Your assignment: From the entries underneath, give the number of lines holding the word "shoulder", without any other words.
════
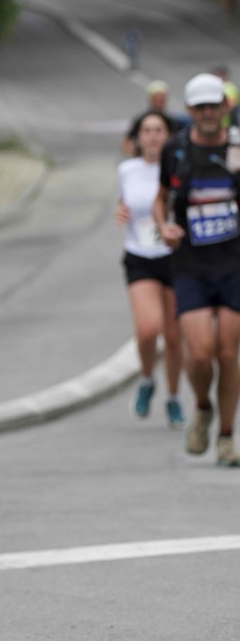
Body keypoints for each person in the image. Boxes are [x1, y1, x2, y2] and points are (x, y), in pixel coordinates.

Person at [153, 73, 240, 467]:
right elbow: (160, 197)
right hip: (190, 266)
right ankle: (203, 407)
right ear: (189, 109)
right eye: (200, 107)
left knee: (227, 352)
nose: (207, 113)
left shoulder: (237, 147)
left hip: (233, 264)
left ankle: (226, 437)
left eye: (213, 106)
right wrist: (163, 226)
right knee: (201, 352)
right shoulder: (176, 149)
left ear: (224, 107)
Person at [115, 110, 184, 426]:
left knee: (173, 337)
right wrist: (121, 212)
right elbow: (125, 203)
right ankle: (146, 379)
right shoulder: (127, 170)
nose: (153, 136)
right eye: (147, 130)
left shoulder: (179, 167)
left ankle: (173, 398)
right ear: (137, 138)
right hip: (140, 255)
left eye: (159, 130)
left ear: (169, 136)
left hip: (175, 257)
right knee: (147, 330)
════
Finished task: 4